◆ **Exercise brief**
Output each record exactly, excluding pictures.

◆ **Dataset content**
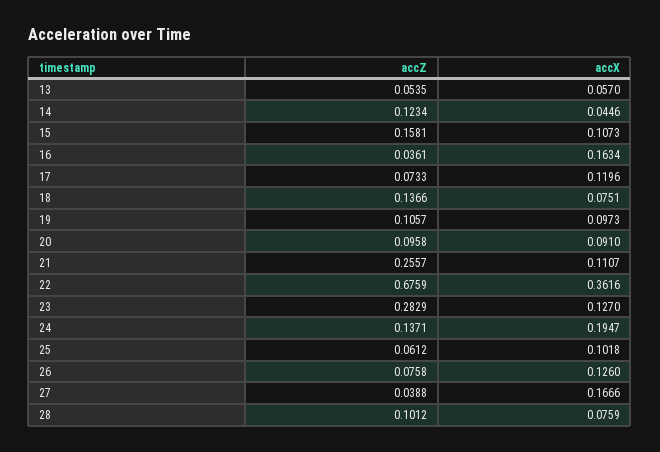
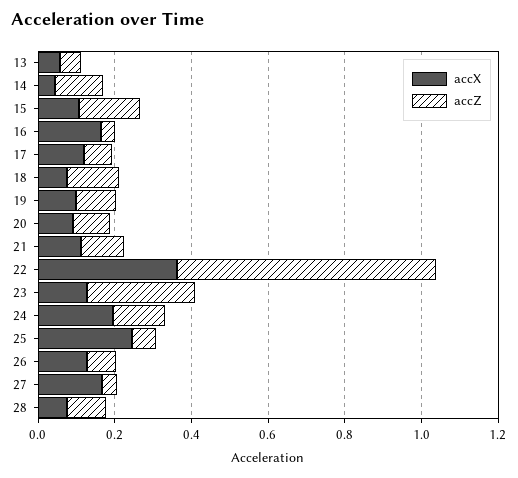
accZ, 21: 0.2557 -> 0.1
accX, 25: 0.1018 -> 0.25

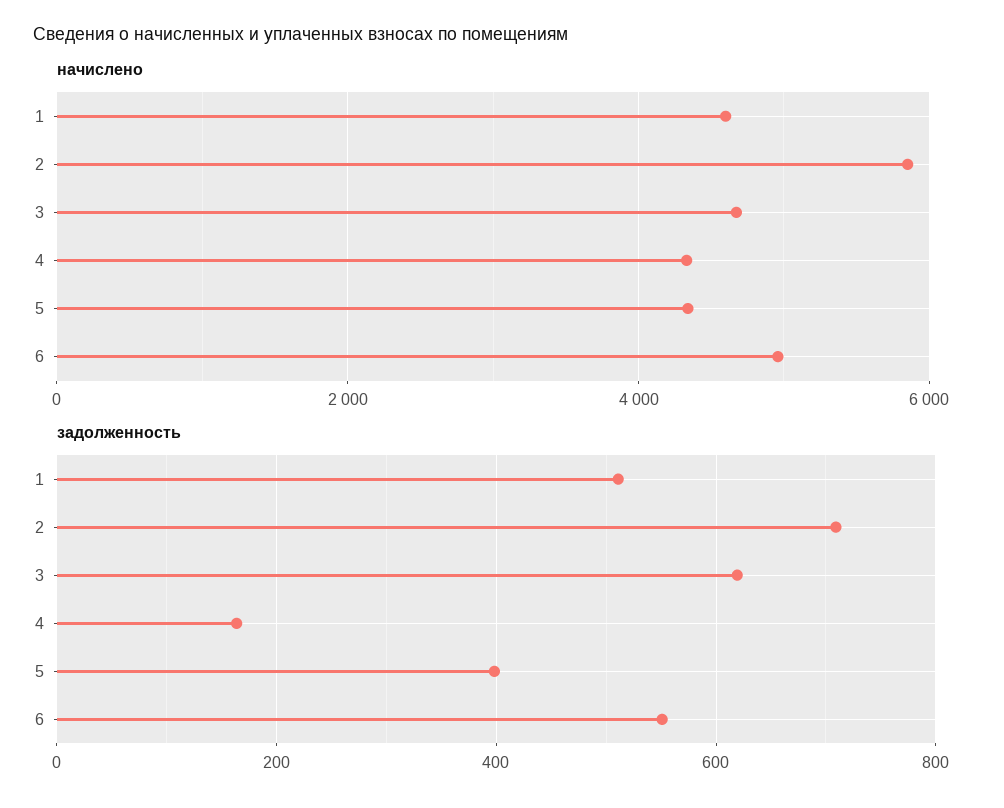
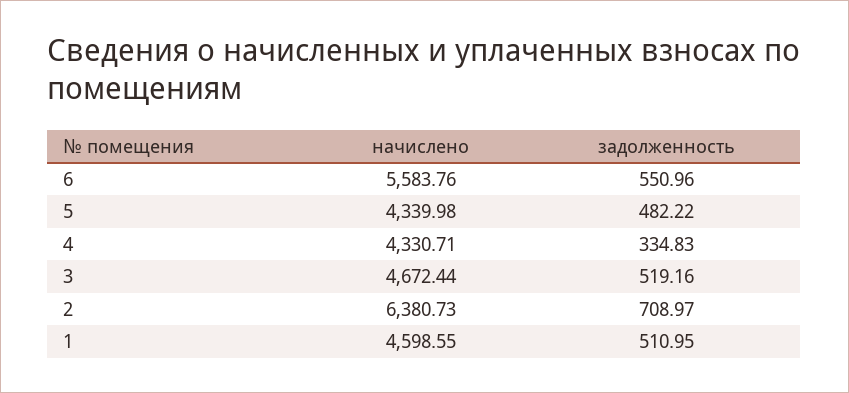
начислено, 2: 5800 -> 6380.73
начислено, 6: 5000 -> 5583.76
задолженность, 3: 620 -> 519.16
задолженность, 4: 160 -> 334.83
задолженность, 5: 400 -> 482.22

◆ **Solution to the problem**
accZ, 21: 0.2557 -> 0.1
accX, 25: 0.1018 -> 0.25

начислено, 2: 5800 -> 6380.73
начислено, 6: 5000 -> 5583.76
задолженность, 3: 620 -> 519.16
задолженность, 4: 160 -> 334.83
задолженность, 5: 400 -> 482.22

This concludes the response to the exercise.